__THE TASK__: Only the number is needed. Please count the lines below in which the word "left" occurs.

__TASK INPUTS__:
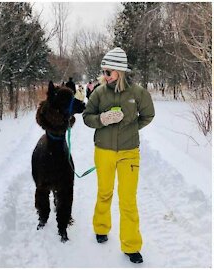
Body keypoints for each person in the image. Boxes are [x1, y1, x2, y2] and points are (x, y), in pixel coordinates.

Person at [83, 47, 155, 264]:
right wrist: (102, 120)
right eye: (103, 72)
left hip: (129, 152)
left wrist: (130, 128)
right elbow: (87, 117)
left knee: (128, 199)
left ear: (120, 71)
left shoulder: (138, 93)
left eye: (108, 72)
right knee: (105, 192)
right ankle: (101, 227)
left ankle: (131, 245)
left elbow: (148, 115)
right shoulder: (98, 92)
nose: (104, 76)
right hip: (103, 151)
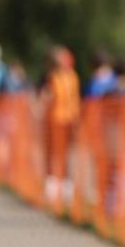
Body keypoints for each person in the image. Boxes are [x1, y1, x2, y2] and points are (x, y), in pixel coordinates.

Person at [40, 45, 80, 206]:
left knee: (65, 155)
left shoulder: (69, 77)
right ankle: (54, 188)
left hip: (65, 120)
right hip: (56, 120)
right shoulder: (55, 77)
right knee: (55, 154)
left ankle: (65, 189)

__ANSWER TO THE PROBLEM__: 12